§ TASK ITEM: Print out the data precisely as it appears here, with no pictures.

§ INFORMATION SUPPLIED:
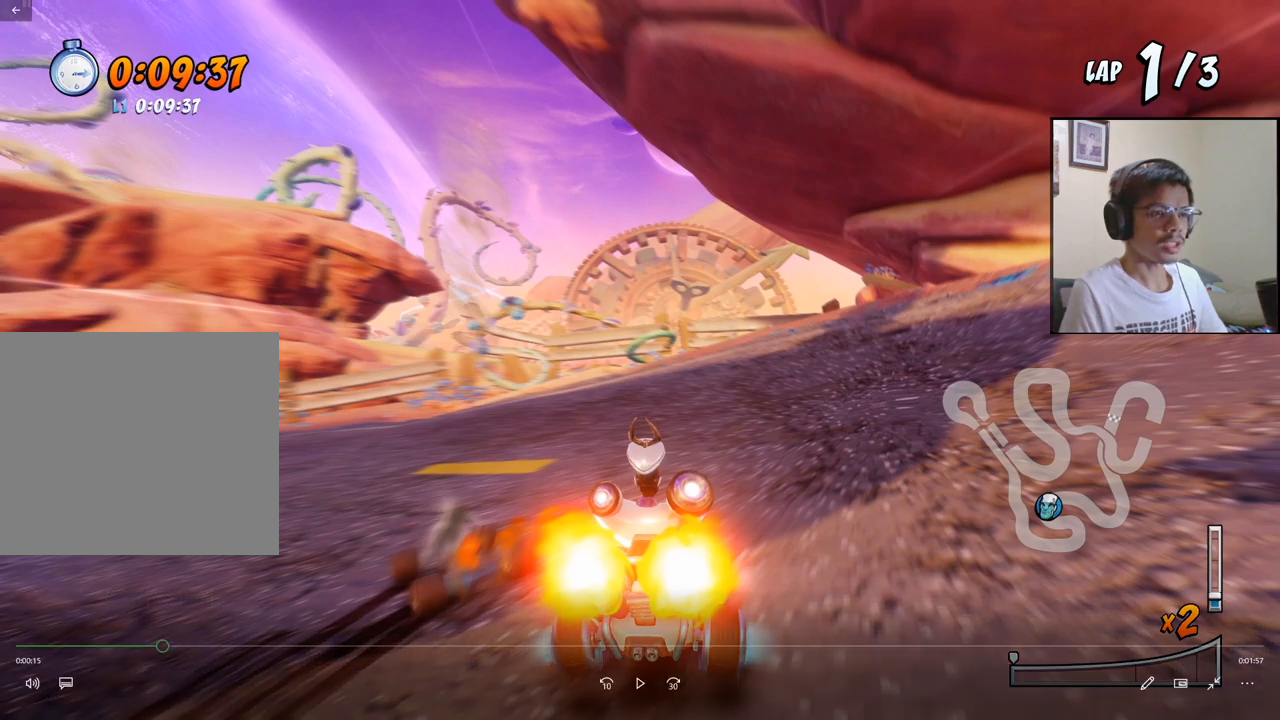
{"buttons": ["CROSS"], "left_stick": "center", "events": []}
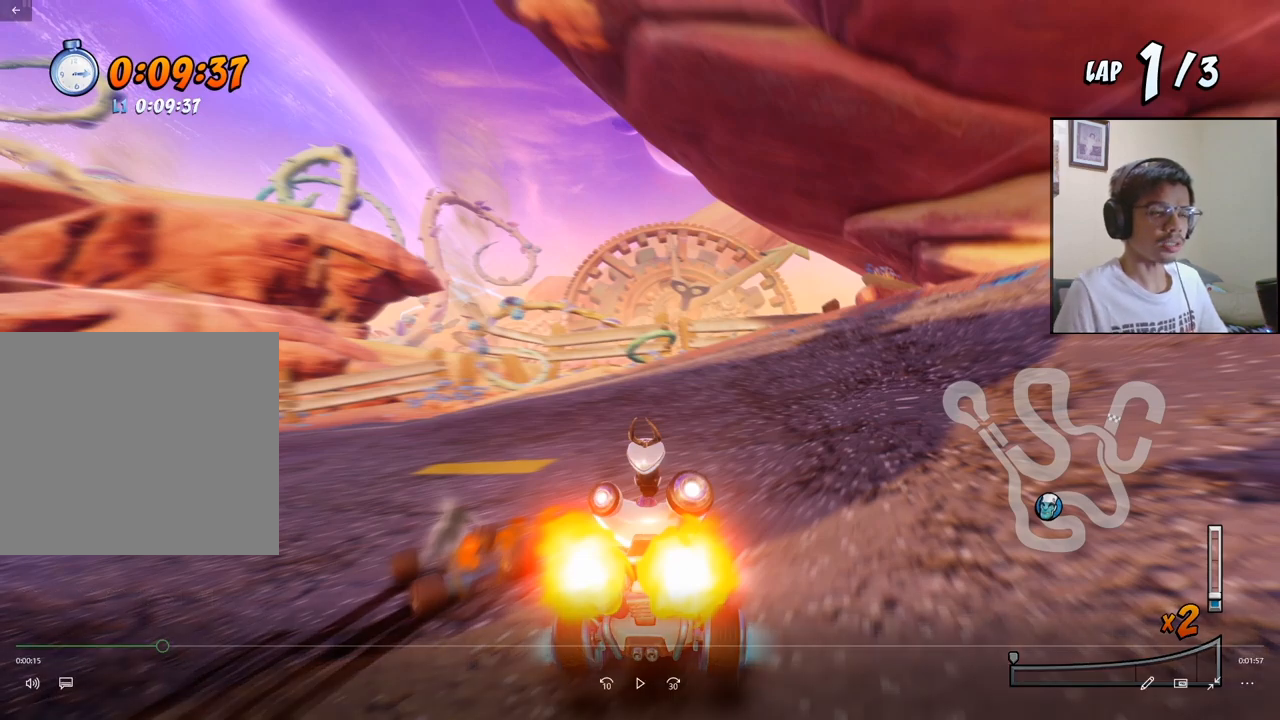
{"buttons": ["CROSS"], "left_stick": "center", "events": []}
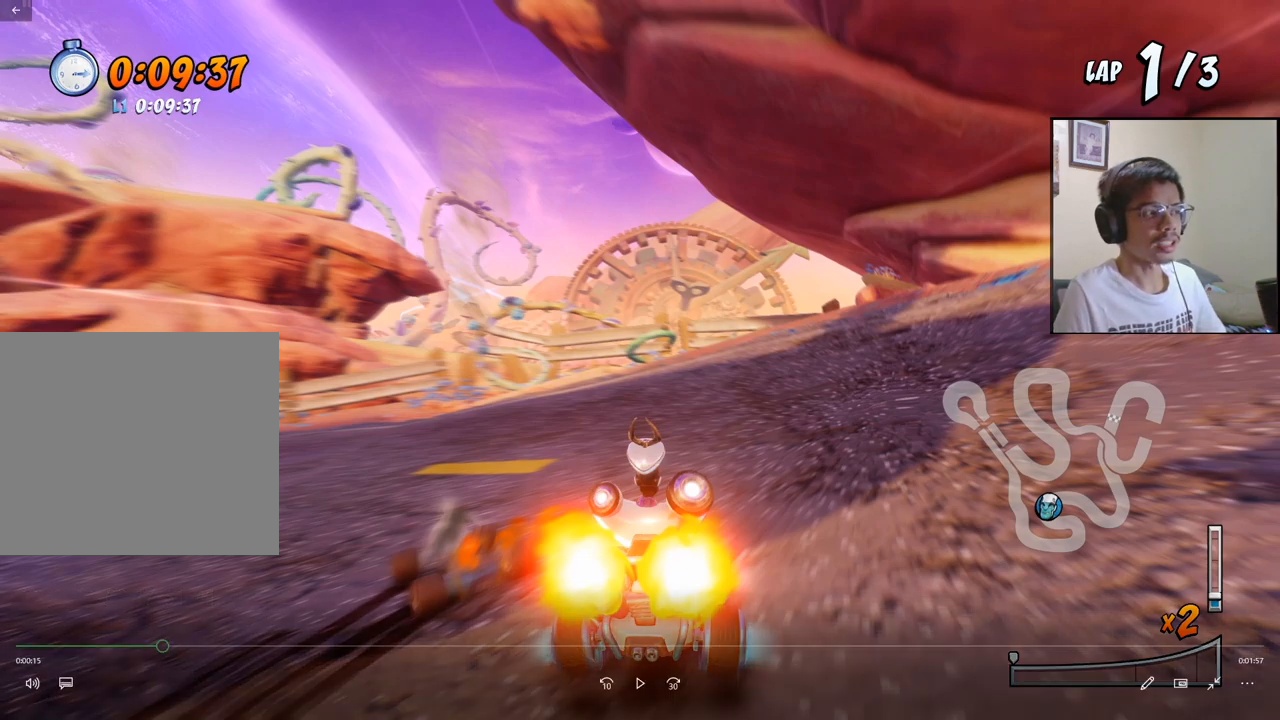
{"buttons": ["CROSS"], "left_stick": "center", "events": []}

§ ANSWER BOX:
{"buttons": ["CROSS"], "left_stick": "center", "events": []}
{"buttons": ["CROSS"], "left_stick": "center", "events": []}
{"buttons": ["CROSS"], "left_stick": "center", "events": []}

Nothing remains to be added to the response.